Artificial intelligence (AI) has the potential to revolutionize healthcare systems by providing rapid, systematic diagnoses and decision support for personalized care journeys. However, the use of AI in healthcare can also raise ethical concerns, specifically on the issue of data bias.
Data bias occurs when the data used to train an AI model is not representative of the population it intends to target. When this happens, patients don’t always get the care they need, and doctors may make decisions about interventions that won’t lead to improved health outcomes.
Though this may be true in certain circumstances, there are many ways to manage how AI models are built and optimized to reduce bias regarding social determinants of health (SDoH) such as race, socioeconomic status, gender, religion, disability, sexual orientation, and more.
Data bias occurs in various stages during the AI development and implementation process including:
Data collection: If data is not collected in a representative or unbiased manner, for example, predominantly from one particular racial or ethnic group, the model may be biased towards that demographic and may not perform as well for other demographics.
Data itself: Issues arise when data reflects societal biases or prejudices. Specifically, data on healthcare outcomes may be biased if it reflects inequality in access to healthcare for certain groups of people.
Algorithms: Algorithms used to analyze the data can also create data bias. Algorithms may not be effective if they are not designed to minimize bias or are not tested for fairness.
Pre-existing biases: If trained on data that reflects societal biases, AI systems may perpetuate these pre-existing biases. An example of this might be if the system is trained on data that reflects gender stereotypes, it may produce biased results when making predictions or recommendations.
Transparency and explainability of AI algorithms are essential for eliminating bias as value-based care becomes more widely adopted. AI has the potential to revolutionize value-based care, but if algorithms are wrong or biased, the issues that value-based care is trying to solve could become worse.
In addition, explainable algorithms are imperative for building trust between healthcare organizations and patients. We can increase confidence in the accuracy and fairness of AI algorithms by providing clear explanations of how they make decisions.
By providing clear explanations of the reasoning behind recommendations or predictions, we can gain a better understanding of the potential risks and benefits of different treatments and interventions.
Diagnostic Robotics is dedicated to eliminating the disparities in health outcomes in underrepresented groups. We mitigate bias in our AI models using systematic QA.
We have developed processes and procedures to ensure that the data we are analyzing is representative of our entire member population and includes people of various genders, ages, racial backgrounds, and socio-economic statuses. Our team dedicates time to ensure they are not using data that reflects pre-existing bias toward particular groups.

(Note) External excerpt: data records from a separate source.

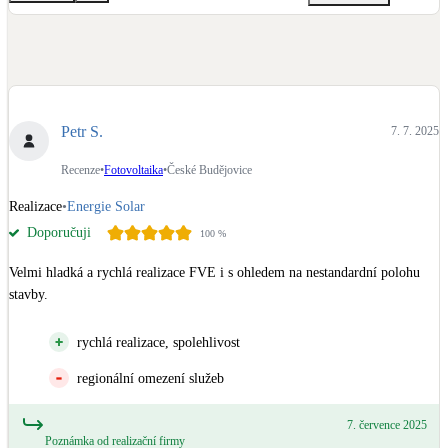
Petr S.
7. 7. 2025
Recenze
•
Fotovoltaika
•
České Budějovice
Realizace
•
Energie Solar
Doporučuji
100
%
Velmi hladká a rychlá realizace FVE i s ohledem na nestandardní polohu 
stavby.
rychlá realizace, spolehlivost
regionální omezení služeb
7. července 2025
Poznámka od realizační firmy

We also continuously monitor whether our models are becoming more or less biased over time by keeping them fresh and ensuring that they address many unique health pathways, lifestyles, and external factors like seasonal changes.
In conclusion, it is crucial to recognize that AI systems can sometimes be biased in their processing and interpretation of data but when developed and managed adequately, they can be a trusted resource for identifying inequities across healthcare and leveraging large datasets to produce better health outcomes and advance health equity.